## Supplied text
---------------
Given the current state of commodity prices and investor confidence, it would appear that the industry has every reason to be concerned about 2002. However, even though that pessimism first arose last year, producers went on to post a record year for drilling.

According to the Daily Oil Bulletin, the 17,983 wells drilled last year easily established a new record, which was previously 16,484 in 1997 (Editor’s note: Depending on the sources consulted, there is some dispute as to which of the last several years is the actual record-holder. Well counts for these years vary from source to source.). But at that time, the drilling fleet only totaled 509 rigs, and utilization was 82%. The total fleet rose to 655 rigs in the fourth quarter last year, for a utilization rate of 55%. Over the course of the year, an average of 637 rigs was available. However, only 398 were working, resulting in 63% utilization. Once again, the record number of wells drilled did not translate into record utilization levels, as the fleet continues to grow.

For 2002, CAODC projects a 20% decrease from 2001’s drilling level, to 13,600 wells. At the same time, the fleet is forecast to average 640 rigs in 2002, resulting in an average utilization of only 45%.

Another indicator of industry activity is government land sale bonuses. In 2001, spending set a new record at C$1.58 billion for 5.18 million hectares, or $305 per hectare, according to DOB records. The total was slightly higher than the previous $1.5-billion record, set in 1997. Last year’s total was 10% higher than in 2000, when land sales were $1.44 billion for 4.8 million hectares ($299/ha).

In Alberta, $1.08 billion was collected for 3.9 million hectares ($278/ha), versus $1.14 billion for 3.8 million hectares ($298/ha) in 2000. British Columbia set a new record, raising $439 million for 854,000 ha ($514/ha), more than 40% higher than the $248 million on 693,000 ha ($358.26/ha) raised in 2000. Saskatchewan’s results were slightly improved, with $56.2 million collected on sales of 372,525 ha ($151/ha), compared to $48 million for 283,200 ha ($170.69/ha) last year.

Production

As much as rising oil and gas prices bolstered activity in 2000, declining prices put a damper on production growth in second-half 2001. However, the real impact will be seen in 2002, as severely curtailed capital spending will likely generate lower production levels for the year.

Crude oil and equivalent production increased 1.6% in 2001, to 2.22 million bpd, versus 2.18 million bpd in 2000. Conventional light and medium crude output fell 4.1%, to 800,000 bpd from 833,000 bpd. However, bitumen and heavy oil production increased 6.5%, to 884,000 bpd from 830,000 bpd.

Synthetic oil production rose 3.7% to 337,000 bpd, compared to 325,000 bpd in 2000. Both Syncrude and Suncor are projecting higher output for 2002. Syncrude expects to reach production of 235,000 to 245,000 bopd this year, while Suncor targets productive capacity of 225,000 bpd.
---------------
## Provided material
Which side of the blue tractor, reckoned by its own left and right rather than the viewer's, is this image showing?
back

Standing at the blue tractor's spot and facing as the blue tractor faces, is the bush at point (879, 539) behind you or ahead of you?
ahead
---------------
## Problem to solve
Reproduce the passage of the Canadian drilling report from "Another indicator of" up to and including "($170.69/ha) last year.".

## Solution for this exercise
Another indicator of industry activity is government land sale bonuses. In 2001, spending set a new record at C$1.58 billion for 5.18 million hectares, or $305 per hectare, according to DOB records. The total was slightly higher than the previous $1.5-billion record, set in 1997. Last year’s total was 10% higher than in 2000, when land sales were $1.44 billion for 4.8 million hectares ($299/ha).

In Alberta, $1.08 billion was collected for 3.9 million hectares ($278/ha), versus $1.14 billion for 3.8 million hectares ($298/ha) in 2000. British Columbia set a new record, raising $439 million for 854,000 ha ($514/ha), more than 40% higher than the $248 million on 693,000 ha ($358.26/ha) raised in 2000. Saskatchewan’s results were slightly improved, with $56.2 million collected on sales of 372,525 ha ($151/ha), compared to $48 million for 283,200 ha ($170.69/ha) last year.